[Transcribed page contents]
******

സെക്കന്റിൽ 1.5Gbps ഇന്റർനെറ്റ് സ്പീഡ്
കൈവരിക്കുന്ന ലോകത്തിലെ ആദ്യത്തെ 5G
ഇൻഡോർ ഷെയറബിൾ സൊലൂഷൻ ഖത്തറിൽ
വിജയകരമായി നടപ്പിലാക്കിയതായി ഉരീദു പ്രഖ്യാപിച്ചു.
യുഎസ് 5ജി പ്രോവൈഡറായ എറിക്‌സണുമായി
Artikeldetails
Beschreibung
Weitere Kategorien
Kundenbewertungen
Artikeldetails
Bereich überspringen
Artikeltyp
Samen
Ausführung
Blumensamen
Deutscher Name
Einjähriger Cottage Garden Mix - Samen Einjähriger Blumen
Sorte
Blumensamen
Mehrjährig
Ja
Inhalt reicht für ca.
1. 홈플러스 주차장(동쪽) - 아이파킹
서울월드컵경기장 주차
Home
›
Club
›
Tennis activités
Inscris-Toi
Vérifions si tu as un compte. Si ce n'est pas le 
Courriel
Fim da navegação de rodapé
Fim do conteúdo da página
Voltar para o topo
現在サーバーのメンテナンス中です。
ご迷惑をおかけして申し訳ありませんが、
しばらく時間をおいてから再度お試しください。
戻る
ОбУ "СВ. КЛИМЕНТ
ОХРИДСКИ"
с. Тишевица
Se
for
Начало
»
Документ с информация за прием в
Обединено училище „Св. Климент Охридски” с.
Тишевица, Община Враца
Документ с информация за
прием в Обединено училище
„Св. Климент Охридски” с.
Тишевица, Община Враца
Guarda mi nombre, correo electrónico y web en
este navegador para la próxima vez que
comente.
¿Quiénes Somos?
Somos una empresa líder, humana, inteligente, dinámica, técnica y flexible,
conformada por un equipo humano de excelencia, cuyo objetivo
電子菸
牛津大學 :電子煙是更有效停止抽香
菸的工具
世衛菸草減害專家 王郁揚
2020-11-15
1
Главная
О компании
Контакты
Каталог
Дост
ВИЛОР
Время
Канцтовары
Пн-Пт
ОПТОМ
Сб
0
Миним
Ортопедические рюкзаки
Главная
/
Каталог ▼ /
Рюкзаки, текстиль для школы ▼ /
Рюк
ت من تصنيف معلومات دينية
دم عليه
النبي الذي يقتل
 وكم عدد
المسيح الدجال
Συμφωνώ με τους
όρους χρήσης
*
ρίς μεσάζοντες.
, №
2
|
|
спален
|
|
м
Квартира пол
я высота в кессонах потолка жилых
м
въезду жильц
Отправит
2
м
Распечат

******

EXERCISE OBJECTIVE → Could you retype every line of the data above with no changes at all?

ANSWER SPACE →
സെക്കന്റിൽ 1.5Gbps ഇന്റർനെറ്റ് സ്പീഡ്
കൈവരിക്കുന്ന ലോകത്തിലെ ആദ്യത്തെ 5G
ഇൻഡോർ ഷെയറബിൾ സൊലൂഷൻ ഖത്തറിൽ
വിജയകരമായി നടപ്പിലാക്കിയതായി ഉരീദു പ്രഖ്യാപിച്ചു.
യുഎസ് 5ജി പ്രോവൈഡറായ എറിക്‌സണുമായി
Artikeldetails
Beschreibung
Weitere Kategorien
Kundenbewertungen
Artikeldetails
Bereich überspringen
Artikeltyp
Samen
Ausführung
Blumensamen
Deutscher Name
Einjähriger Cottage Garden Mix - Samen Einjähriger Blumen
Sorte
Blumensamen
Mehrjährig
Ja
Inhalt reicht für ca.
1. 홈플러스 주차장(동쪽) - 아이파킹
서울월드컵경기장 주차
Home
›
Club
›
Tennis activités
Inscris-Toi
Vérifions si tu as un compte. Si ce n'est pas le 
Courriel
Fim da navegação de rodapé
Fim do conteúdo da página
Voltar para o topo
現在サーバーのメンテナンス中です。
ご迷惑をおかけして申し訳ありませんが、
しばらく時間をおいてから再度お試しください。
戻る
ОбУ "СВ. КЛИМЕНТ
ОХРИДСКИ"
с. Тишевица
Se
for
Начало
»
Документ с информация за прием в
Обединено училище „Св. Климент Охридски” с.
Тишевица, Община Враца
Документ с информация за
прием в Обединено училище
„Св. Климент Охридски” с.
Тишевица, Община Враца
Guarda mi nombre, correo electrónico y web en
este navegador para la próxima vez que
comente.
¿Quiénes Somos?
Somos una empresa líder, humana, inteligente, dinámica, técnica y flexible,
conformada por un equipo humano de excelencia, cuyo objetivo
電子菸
牛津大學 :電子煙是更有效停止抽香
菸的工具
世衛菸草減害專家 王郁揚
2020-11-15
1
Главная
О компании
Контакты
Каталог
Дост
ВИЛОР
Время
Канцтовары
Пн-Пт
ОПТОМ
Сб
0
Миним
Ортопедические рюкзаки
Главная
/
Каталог ▼ /
Рюкзаки, текстиль для школы ▼ /
Рюк
ت من تصنيف معلومات دينية
دم عليه
النبي الذي يقتل
 وكم عدد
المسيح الدجال
Συμφωνώ με τους
όρους χρήσης
*
ρίς μεσάζοντες.
, №
2
|
|
спален
|
|
м
Квартира пол
я высота в кессонах потолка жилых
м
въезду жильц
Отправит
2
м
Распечат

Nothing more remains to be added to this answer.